This is a very good time and situation to engage in and practice compassion and empathy, for the victims, their families and friends. However, it is also a good time to practice compassion and empathy for the one(s) committing these tragedies. Without fail they were tortured souls. Perhaps it is a very good time to feel, not practice, compassion and empathy for our whole society. None of the perpetrators were born killers. Something happened along the way that created that. Maybe an abusive home situation, bullying at school and other places leading to a very compromised self-image. So, perhaps society, as a whole, has a shared responsibility.

I am a parent and a grandparent. What did and am I teaching and displaying for my children and grandchildren? Have I engaged in emotional sabotage? Was my brand of discipline that which tore down self-esteem? Did I discipline out of anger or love? Was disciplining for my benefit or theirs? Did I try to be fair and equitable? I cannot answer those questions objectively, but they can.
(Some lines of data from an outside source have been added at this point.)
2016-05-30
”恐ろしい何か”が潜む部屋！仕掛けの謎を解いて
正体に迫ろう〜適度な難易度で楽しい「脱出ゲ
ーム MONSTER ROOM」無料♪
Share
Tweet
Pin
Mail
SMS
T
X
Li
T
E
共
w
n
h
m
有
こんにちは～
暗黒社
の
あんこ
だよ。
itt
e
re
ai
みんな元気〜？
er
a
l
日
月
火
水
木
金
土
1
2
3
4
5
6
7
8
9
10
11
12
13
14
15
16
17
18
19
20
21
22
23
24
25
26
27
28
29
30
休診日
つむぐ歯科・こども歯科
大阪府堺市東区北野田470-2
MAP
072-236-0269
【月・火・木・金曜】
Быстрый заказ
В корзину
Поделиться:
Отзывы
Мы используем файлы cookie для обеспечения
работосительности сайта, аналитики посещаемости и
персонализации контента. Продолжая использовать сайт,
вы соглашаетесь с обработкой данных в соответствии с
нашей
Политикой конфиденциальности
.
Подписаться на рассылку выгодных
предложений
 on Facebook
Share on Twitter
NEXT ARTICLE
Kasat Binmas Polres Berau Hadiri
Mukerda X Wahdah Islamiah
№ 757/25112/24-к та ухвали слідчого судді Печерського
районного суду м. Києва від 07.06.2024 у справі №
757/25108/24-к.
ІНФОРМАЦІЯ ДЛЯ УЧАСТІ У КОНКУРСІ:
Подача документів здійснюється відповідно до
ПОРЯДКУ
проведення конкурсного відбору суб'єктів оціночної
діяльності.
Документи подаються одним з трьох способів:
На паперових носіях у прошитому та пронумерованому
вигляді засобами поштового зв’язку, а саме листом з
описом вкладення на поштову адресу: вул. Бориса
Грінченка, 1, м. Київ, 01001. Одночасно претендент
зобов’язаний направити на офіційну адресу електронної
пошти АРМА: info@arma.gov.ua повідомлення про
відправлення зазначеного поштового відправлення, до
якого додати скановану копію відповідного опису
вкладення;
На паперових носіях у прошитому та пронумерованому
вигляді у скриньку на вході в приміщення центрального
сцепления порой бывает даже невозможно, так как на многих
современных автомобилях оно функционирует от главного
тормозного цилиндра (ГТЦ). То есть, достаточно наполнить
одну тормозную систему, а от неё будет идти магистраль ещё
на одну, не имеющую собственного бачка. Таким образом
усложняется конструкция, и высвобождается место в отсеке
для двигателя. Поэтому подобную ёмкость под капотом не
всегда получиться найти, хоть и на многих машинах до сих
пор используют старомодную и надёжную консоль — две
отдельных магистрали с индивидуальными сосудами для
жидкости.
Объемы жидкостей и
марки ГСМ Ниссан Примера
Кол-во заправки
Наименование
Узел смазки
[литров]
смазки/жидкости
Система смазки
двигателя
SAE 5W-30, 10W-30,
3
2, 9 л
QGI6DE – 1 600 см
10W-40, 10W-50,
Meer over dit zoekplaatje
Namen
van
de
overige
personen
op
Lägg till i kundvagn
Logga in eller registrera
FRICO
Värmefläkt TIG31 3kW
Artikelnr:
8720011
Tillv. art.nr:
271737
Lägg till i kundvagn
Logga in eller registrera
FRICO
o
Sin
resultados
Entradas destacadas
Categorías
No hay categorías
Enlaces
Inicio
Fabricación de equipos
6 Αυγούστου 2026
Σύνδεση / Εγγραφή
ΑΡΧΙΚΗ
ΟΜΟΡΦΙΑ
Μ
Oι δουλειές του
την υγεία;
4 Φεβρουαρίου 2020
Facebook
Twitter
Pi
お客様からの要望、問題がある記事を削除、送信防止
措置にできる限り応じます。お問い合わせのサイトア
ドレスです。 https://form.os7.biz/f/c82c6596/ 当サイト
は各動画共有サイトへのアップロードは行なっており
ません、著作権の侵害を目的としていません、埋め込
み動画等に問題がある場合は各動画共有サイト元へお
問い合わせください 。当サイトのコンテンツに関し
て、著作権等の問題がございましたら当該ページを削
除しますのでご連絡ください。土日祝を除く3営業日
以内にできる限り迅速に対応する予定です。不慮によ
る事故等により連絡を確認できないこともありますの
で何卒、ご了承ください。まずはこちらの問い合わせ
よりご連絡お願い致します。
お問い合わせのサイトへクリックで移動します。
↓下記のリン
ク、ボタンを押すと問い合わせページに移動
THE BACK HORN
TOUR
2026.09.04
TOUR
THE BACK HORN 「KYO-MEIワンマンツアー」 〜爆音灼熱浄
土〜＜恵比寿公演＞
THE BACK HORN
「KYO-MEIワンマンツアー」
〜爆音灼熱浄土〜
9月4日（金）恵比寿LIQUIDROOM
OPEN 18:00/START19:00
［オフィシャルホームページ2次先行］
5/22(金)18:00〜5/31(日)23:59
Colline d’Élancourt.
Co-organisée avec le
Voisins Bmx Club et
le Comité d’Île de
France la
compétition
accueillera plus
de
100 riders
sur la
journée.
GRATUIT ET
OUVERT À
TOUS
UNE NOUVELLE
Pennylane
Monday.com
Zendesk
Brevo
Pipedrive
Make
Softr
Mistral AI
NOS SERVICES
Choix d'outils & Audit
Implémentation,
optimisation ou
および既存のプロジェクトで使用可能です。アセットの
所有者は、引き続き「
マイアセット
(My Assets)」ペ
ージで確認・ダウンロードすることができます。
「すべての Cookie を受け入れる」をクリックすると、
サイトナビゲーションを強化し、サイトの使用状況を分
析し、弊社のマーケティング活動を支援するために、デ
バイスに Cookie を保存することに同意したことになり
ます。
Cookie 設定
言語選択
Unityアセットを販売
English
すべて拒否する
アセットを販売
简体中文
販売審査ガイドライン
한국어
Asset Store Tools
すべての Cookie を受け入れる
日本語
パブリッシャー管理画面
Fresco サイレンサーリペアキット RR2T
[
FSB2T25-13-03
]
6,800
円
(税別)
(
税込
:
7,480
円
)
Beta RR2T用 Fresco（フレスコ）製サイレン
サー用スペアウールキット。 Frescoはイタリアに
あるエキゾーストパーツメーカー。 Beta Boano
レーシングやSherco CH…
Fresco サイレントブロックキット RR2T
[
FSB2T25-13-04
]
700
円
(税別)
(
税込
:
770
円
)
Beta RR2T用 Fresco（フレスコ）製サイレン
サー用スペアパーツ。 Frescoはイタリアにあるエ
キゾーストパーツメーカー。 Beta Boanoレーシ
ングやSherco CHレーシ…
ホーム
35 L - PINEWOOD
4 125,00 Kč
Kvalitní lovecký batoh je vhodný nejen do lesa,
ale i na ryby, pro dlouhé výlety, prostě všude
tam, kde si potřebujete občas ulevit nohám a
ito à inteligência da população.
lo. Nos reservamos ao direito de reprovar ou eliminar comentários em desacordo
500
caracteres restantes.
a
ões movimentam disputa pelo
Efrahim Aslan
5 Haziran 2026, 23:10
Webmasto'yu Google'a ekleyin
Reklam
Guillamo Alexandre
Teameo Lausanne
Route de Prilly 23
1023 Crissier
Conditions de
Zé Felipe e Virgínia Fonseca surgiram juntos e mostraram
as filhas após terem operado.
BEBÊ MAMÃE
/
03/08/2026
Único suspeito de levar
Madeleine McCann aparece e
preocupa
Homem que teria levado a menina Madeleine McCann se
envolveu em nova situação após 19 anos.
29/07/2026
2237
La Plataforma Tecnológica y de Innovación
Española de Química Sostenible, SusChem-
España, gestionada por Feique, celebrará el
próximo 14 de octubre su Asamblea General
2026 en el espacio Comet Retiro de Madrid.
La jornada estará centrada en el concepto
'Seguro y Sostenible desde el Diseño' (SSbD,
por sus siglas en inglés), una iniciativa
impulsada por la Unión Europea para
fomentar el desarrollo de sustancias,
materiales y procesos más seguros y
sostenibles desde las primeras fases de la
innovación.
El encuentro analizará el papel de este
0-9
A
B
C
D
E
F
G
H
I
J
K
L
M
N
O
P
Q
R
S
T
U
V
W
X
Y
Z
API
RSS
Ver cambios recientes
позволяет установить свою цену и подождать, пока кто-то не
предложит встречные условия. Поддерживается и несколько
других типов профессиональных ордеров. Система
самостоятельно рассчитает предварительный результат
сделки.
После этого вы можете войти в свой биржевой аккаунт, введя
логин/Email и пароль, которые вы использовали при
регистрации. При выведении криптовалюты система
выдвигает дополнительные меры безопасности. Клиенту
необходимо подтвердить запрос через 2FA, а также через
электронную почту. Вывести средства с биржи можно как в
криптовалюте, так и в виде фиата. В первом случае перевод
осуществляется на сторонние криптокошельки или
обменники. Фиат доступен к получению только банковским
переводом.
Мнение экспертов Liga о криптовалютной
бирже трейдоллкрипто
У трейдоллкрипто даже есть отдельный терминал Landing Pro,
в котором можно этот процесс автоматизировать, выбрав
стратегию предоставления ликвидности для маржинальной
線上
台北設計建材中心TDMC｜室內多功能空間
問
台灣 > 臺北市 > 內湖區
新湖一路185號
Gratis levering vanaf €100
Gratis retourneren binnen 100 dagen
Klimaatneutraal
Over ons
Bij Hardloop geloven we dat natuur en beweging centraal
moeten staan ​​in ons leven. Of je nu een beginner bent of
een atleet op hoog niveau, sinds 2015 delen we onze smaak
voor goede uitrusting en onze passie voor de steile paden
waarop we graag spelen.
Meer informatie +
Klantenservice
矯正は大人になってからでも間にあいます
I think that if we are to emerge as a species, a society of truly advanced beings, then we must change the way we see ourselves in relation to our greater environment to a more positive view. Then, we must begin to act the way we want our world to be. As Gandhi said, “Be the change you want to see.” I think tragedies will always happen, but maybe they can be things that are not perpetrated by a sense of violence. An earthquake is a tragedy but it is not malevolent. We, as human beings are in control of how we behave. Bad behavior is never a good excuse for much of anything. Bad behavior is a personal choice, not one forced on us. A big part of it comes down to taking personal responsibility for one’s direction, actions, and behavior. So, come and walk with me for a while and lets think about this and maybe, together we can find ways to improve on our own behaviors. Maybe you will help me with mine. I love you.